Well, nose tackle Alfred Oglesby decided not to go home on one of those nights and instead headed out to a strip club in Liberty City. Seems he picked up a dancer, and headed back to her place, and one thing led to another, and next thing he knew it was 10 a.m. the next day.
He had missed meetings. He had missed a practice. He was in deep do.
Oh, did I mention Oglesby also crashed and abandoned teammate Richmond Webb's shiny new BMW 5-series that night?
Anyway, Oglesby shows up at camp and fabricates a story about being kidnapped by people who forced him to go to several ATMs and withdraw cash, then drove him to the edge of the Everglades and told him to start walking home.
Shula bought the story. Club Security Investigator Stuart Weinstein wasn't so sure. "He could have walked backwards back from the Everglades and the timing of the story still didn't add up," Weinstein said years later.

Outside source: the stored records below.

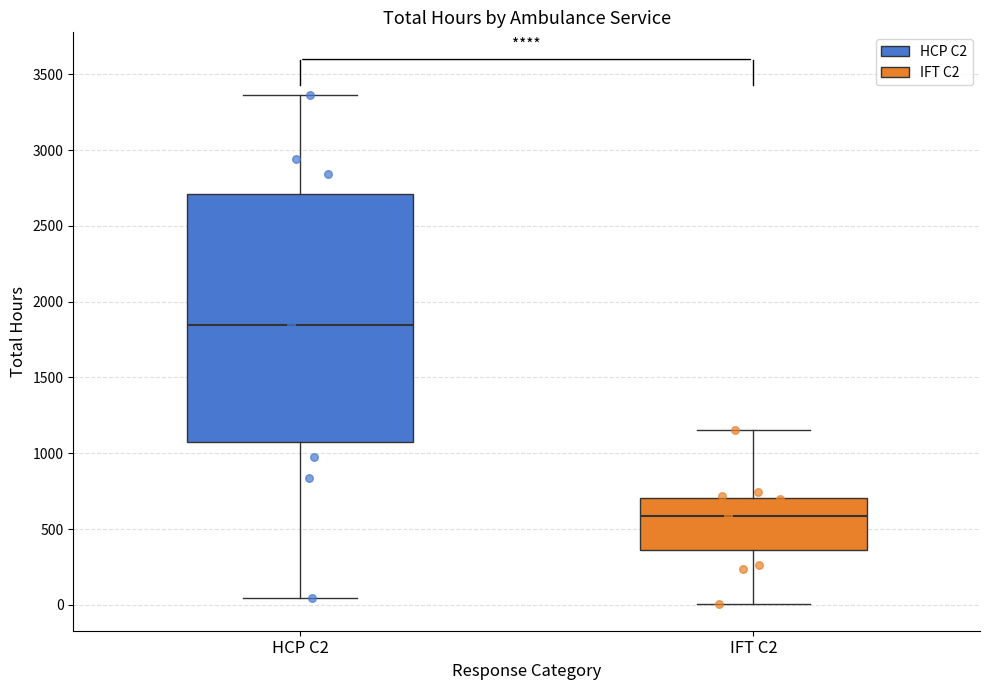

Where does the lower whisker of the box for HCP C2 end on the y-axis? The values are not printed on the chart, so give them approximately, as read against the axis.

50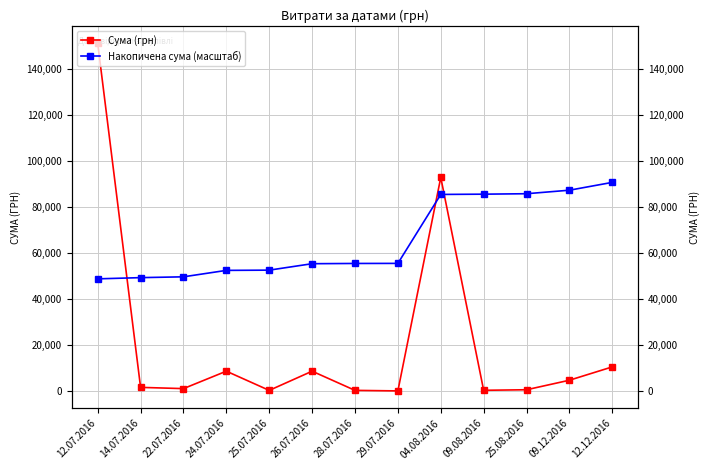

What is the maximum value shown in the chart?

151115.9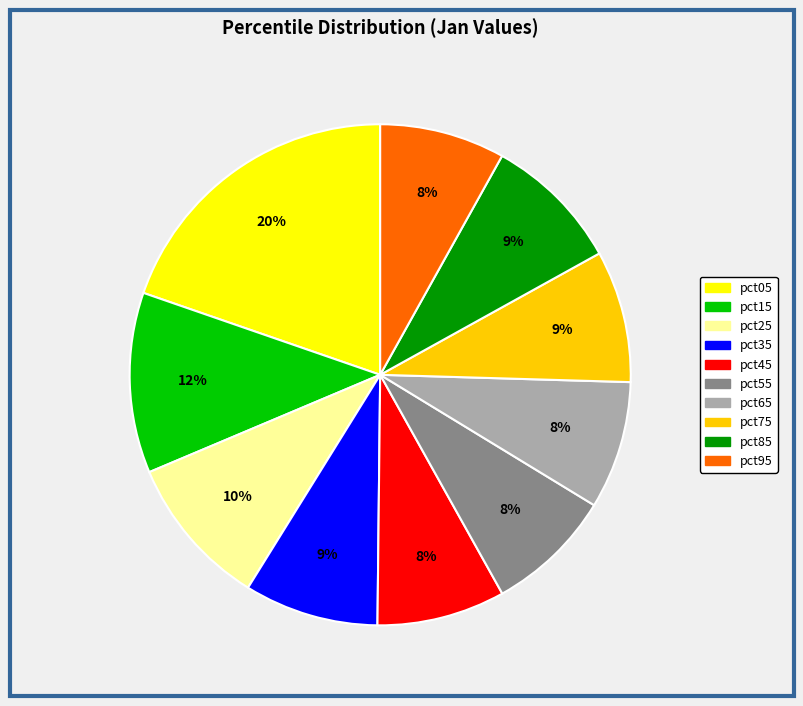

To the nearest percent, what portion does pct25 represent?

10%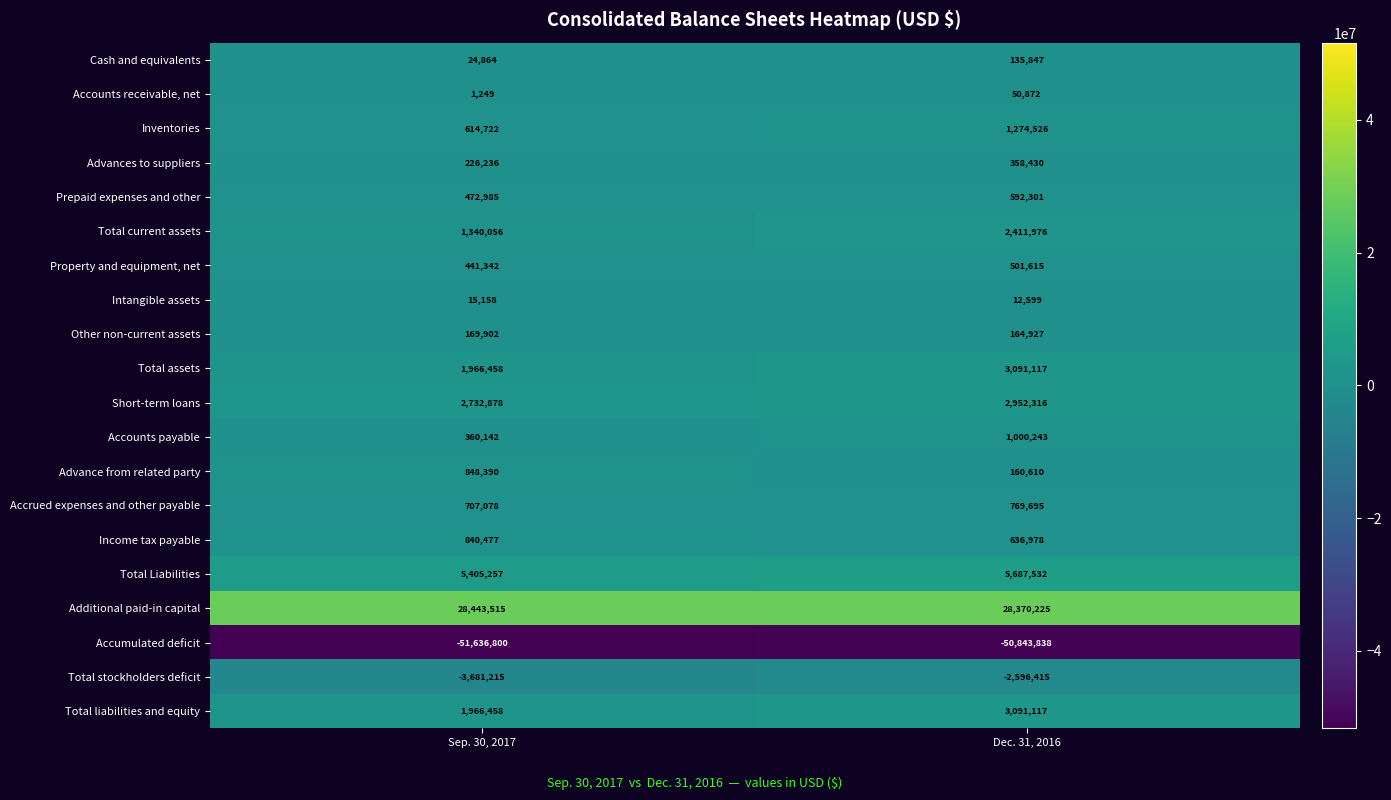

The Total stockholders deficit series shows -3681215 at Sep. 30, 2017. True or false?

True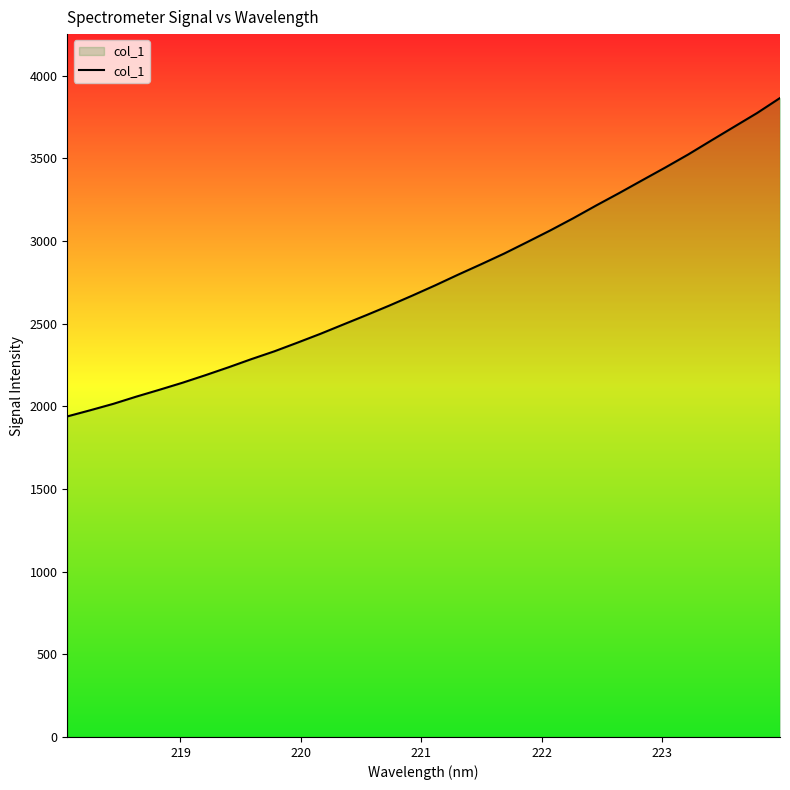

What is the minimum value shown in the chart?

1938.9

The problem for Oglesby is that Weinstein called Miami-Dade police to report the kidnapping. And upon arriving at Dolphins camp, they were going to take a sworn statement from Oglesby. And upon a professional police investigation of a high-profile person surely showing Oglesby to be a liar, Oglesby was going to face jail time for filing false police reports, perjury, etc ...
Weinstein made this clear to Oglesby who wisely confessed. Except that Shula had already given the media the player's concocted story. And Shula wasn't about to take the fall for Oglesby. So Weinstein and Oglesby had to go before the media and basically say that Oglesby fibbed.
That night, during the team meeting, an angry Shula informed his veterans their go-home privileges were rescinded because of Oglesby. The veterans were livid. And led by Mark Clayton, they grabbed Oglesby after the meeting and tied him to a tree.
If fellow nose tackle Shawn Lee had not untied Oglesby two hours later, he might still be tied to that tree. Not surprisingly, Oglesby was cut during that training camp.